» **FRAGMENTO DEL TEXTO**:
· · · · ·
La odisea se continúa: «El espíritu, de ahora en adelante desdoblado en sí mismo inscribe en su elemento objetivo como en una dura realidad uno de sus mundos, el reino de la cultura –das Reich der Bildung– y frente a él, el mundo de la fe, el reino de la esencia -die Welt des Glaubens, das Reich des Wesens-» (Hegel, 1973: 261).
El espíritu «desdoblado en sí mismo», es decir, en su momento de particularización. Salimos del primer momento abstracto. Entramos en el momento de la división, de la escisión, de la ruptura, del dolor. Se produce entonces un doble desdoblamiento: uno en el más-acá y otro en el más-allá.
En el más-acá el espíritu se desdobla en la cultura -Bildung-. Por cultura Hegel no entiende meramente el mundo de las ideas y del arte, sino todo el mundo de las creaciones humanas -economía, política, formas de conciencia, arte, religión, filosofía-. Cultura es el mundo creado por el hombre, mediante el cual la conciencia llega «a la intuición del ser independiente como de sí misma» (Hegel, 1973: 120).
El momento de la Bildung es esencial para definir el espíritu en plenitud. Pero se trata del segundo momento, el de la particularización, escisión o alienación. Para crear un mundo espiritual o humano, la conciencia debe salir de sí misma, escindirse. El momento de la cultura es un momento de alienación. Allí se encuentra la raíz profunda del malestar de la cultura.
· · · · ·
» **DATOS**:
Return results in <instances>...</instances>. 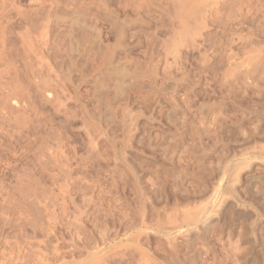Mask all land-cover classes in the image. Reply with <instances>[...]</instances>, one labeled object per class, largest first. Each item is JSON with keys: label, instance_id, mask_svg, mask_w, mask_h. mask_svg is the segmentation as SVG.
<instances>
[{"label": "rangeland", "instance_id": "rangeland-1", "mask_svg": "<svg viewBox=\"0 0 264 264\" xmlns=\"http://www.w3.org/2000/svg\"><path fill=\"white\" fill-rule=\"evenodd\" d=\"M0 264H264V0H0Z\"/></svg>", "mask_w": 264, "mask_h": 264}]
</instances>
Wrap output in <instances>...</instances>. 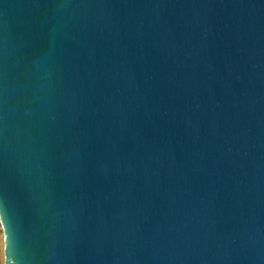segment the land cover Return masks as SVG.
<instances>
[{"label": "water", "instance_id": "1", "mask_svg": "<svg viewBox=\"0 0 264 264\" xmlns=\"http://www.w3.org/2000/svg\"><path fill=\"white\" fill-rule=\"evenodd\" d=\"M0 264H264V0H0Z\"/></svg>", "mask_w": 264, "mask_h": 264}]
</instances>
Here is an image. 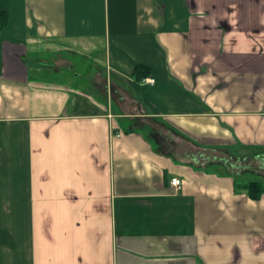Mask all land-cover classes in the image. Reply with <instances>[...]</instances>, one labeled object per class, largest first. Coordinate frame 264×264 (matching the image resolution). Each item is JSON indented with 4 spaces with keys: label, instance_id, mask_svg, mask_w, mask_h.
Wrapping results in <instances>:
<instances>
[{
    "label": "crops",
    "instance_id": "obj_1",
    "mask_svg": "<svg viewBox=\"0 0 264 264\" xmlns=\"http://www.w3.org/2000/svg\"><path fill=\"white\" fill-rule=\"evenodd\" d=\"M0 9V264H264V0Z\"/></svg>",
    "mask_w": 264,
    "mask_h": 264
},
{
    "label": "trees",
    "instance_id": "obj_2",
    "mask_svg": "<svg viewBox=\"0 0 264 264\" xmlns=\"http://www.w3.org/2000/svg\"><path fill=\"white\" fill-rule=\"evenodd\" d=\"M11 22V18L9 15V12L4 9H0V27L3 29L6 26H8ZM150 68L143 65V64H138L136 66L135 74H136V79L142 80L144 77L149 75ZM242 188L247 191L249 196L252 199H260L262 194L264 193V183L260 180H250L247 182H243L241 184Z\"/></svg>",
    "mask_w": 264,
    "mask_h": 264
},
{
    "label": "rangeland",
    "instance_id": "obj_3",
    "mask_svg": "<svg viewBox=\"0 0 264 264\" xmlns=\"http://www.w3.org/2000/svg\"><path fill=\"white\" fill-rule=\"evenodd\" d=\"M76 61H77V63L81 62L79 59H77ZM79 71L84 72L83 67L79 68ZM83 89L87 90L85 88V85H84ZM257 150L259 151V149H257ZM262 157H264V154L263 155H257V158L255 157L254 159L245 162V164H248L251 166L252 173H255L257 175H262L261 177L264 178V158H262ZM253 178H255V177H253ZM256 178H258V177H256ZM263 183H264V181H263Z\"/></svg>",
    "mask_w": 264,
    "mask_h": 264
},
{
    "label": "built area",
    "instance_id": "obj_4",
    "mask_svg": "<svg viewBox=\"0 0 264 264\" xmlns=\"http://www.w3.org/2000/svg\"><path fill=\"white\" fill-rule=\"evenodd\" d=\"M149 82H153L154 79L153 78H148ZM171 184L174 188H180L183 184V180L179 177H174L171 179Z\"/></svg>",
    "mask_w": 264,
    "mask_h": 264
}]
</instances>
· · · · ·
» **TAREAS**:
**1)** Responde, en el fragmento sobre la cultura en Hegel, cada pregunta en su propia línea:
(a) ¿Qué dos mundos inscribe el espíritu desdoblado según la cita inicial?
(b) ¿En qué se desdobla el espíritu en el más-acá?
(c) ¿Qué tipo de momento es el momento de la cultura?
**2)** Enumera todos los ámbitos de las creaciones humanas que, según el fragmento sobre la cultura en Hegel, abarca la cultura.
**3)** Prosigue el fragmento sobre la cultura en Hegel a partir de su última oración.

» **RESPUESTAS**:
**1)**
(a) El reino de la cultura y, frente a él, el mundo de la fe o reino de la esencia.
(b) En la cultura (Bildung).
(c) Un momento de alienación.

**2)** Economía, política, formas de conciencia, arte, religión y filosofía.

**3)**
El espíritu crea un mundo en el que pueda verse. Pero ese mundo le devuelve un espíritu finito y como tal, sin sentido. En consecuencia el espíritu produce un segundo desdoblamiento, «el mundo de la fe». El sentido que no se anidaba en la cultura se remonta al más allá.
Este segundo momento es el momento del máximo desgarramiento de la revolución burguesa, que Hegel contempla en el espejo de la Francia revolucionaria. Es en la Francia revolucionaria en especial donde Hegel ve desarrollarse la pura intelección –die reine Einsich– que penetra e inficciona tanto el mundo de la cultura como el de la fe, los vacía de contenido -cientificismo, positivismo- y los difunde a través de la Ilustración.
Finalmente, «el reino separado y extendido al más-acá y al más-allá retorna a la autoconciencia, que ahora, en la moralidad, se capta como la esencialidad y capta la esencia como sí mismo real» (Hegel, 1973: 261).
Las profundas escisiones creadas en el proceso de la revolución burguesa se cierran -universal concreto- con las grandes creaciones del idealismo alemán que tienen sus comienzos en Kant y su culminación en el mismo Hegel. En el despliegue de estas filosofías -Kant, Fichte, Schelling, Hegel- el espíritu plenamente autoconsciente no sale de sí mismo, no cree que la esencia o sentido está en el más allá de la cultura o de la fe, sino en sí mismo. Ahora sabe que captar el mundo es captarse a sí mismo.
Como remate de esta introducción a la dialéctica del espíritu, Hegel concluye: «El mundo ético, el mundo desgarrado en el más-acá y el más-allá, y la cosmovisión moral son, por tanto, los espíritus cuyo movimiento y cuyo retorno al simple sí mismo que es-para-sí del espíritu veremos desarrollarse y como meta y resultado de los cuales emergerá la autoconciencia real del espíritu absoluto» (Hegel, 1973: 261).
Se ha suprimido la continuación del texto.